### TASK TO COMPLETE
Your job is to return every line in the data holding the string "Filipinas".

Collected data
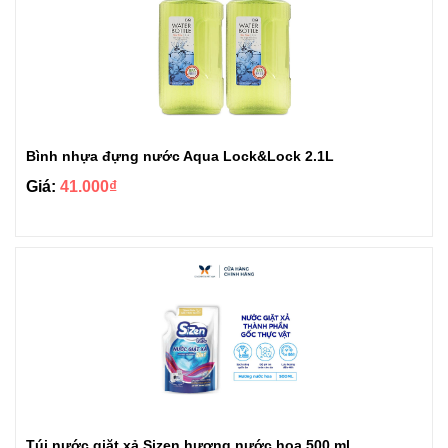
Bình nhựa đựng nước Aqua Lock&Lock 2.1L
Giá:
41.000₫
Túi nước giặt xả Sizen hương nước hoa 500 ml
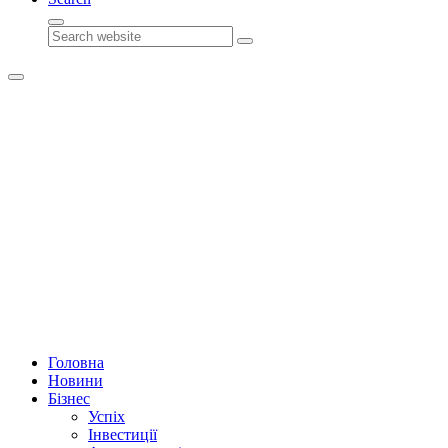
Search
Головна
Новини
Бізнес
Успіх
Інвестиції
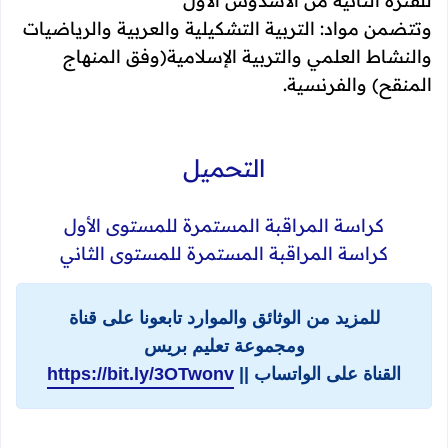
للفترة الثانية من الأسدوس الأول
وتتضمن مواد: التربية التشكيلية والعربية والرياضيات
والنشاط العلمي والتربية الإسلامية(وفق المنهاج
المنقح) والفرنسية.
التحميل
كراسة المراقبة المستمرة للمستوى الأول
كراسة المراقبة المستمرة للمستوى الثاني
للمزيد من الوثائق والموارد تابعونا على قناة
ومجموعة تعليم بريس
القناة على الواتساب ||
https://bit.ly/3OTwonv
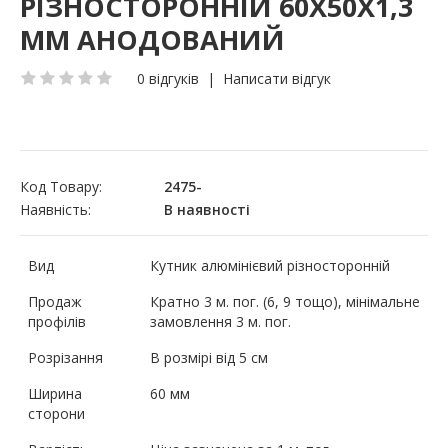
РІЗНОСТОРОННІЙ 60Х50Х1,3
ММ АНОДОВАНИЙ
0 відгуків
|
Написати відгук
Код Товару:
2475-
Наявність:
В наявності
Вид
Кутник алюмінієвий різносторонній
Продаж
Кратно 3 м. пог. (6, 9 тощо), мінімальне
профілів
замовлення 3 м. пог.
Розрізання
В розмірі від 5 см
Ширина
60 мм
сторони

* * *

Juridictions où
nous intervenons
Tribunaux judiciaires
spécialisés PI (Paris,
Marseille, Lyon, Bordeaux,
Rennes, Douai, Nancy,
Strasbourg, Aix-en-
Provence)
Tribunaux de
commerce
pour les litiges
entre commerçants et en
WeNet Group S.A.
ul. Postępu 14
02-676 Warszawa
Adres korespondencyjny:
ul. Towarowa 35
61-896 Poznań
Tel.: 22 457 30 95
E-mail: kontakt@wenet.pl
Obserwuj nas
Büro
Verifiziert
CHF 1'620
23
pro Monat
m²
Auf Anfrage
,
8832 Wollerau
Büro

* * *

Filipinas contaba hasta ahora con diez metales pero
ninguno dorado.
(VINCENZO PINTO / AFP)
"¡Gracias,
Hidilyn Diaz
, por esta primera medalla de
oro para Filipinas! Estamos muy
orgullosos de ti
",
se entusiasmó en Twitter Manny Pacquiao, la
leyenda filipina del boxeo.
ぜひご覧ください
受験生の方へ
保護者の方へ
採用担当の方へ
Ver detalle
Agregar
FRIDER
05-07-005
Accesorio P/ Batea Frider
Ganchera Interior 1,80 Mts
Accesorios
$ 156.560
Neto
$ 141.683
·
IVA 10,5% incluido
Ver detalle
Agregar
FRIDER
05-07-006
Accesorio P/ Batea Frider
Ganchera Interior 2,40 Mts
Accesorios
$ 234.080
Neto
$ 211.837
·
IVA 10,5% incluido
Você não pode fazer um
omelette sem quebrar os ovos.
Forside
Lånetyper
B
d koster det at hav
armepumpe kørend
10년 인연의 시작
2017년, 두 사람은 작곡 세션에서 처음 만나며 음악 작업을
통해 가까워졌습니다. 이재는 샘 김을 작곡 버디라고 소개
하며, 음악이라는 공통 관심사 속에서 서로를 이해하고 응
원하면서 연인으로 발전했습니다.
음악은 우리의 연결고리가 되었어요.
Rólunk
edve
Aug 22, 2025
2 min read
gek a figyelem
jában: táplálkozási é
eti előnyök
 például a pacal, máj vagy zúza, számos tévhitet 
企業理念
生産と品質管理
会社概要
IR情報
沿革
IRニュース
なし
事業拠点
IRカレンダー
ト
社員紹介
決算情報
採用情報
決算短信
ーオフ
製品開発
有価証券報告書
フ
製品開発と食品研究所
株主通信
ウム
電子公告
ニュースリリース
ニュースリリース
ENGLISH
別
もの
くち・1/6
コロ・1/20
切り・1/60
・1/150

### WORKED SOLUTION
Filipinas contaba hasta ahora con diez metales pero
oro para Filipinas! Estamos muy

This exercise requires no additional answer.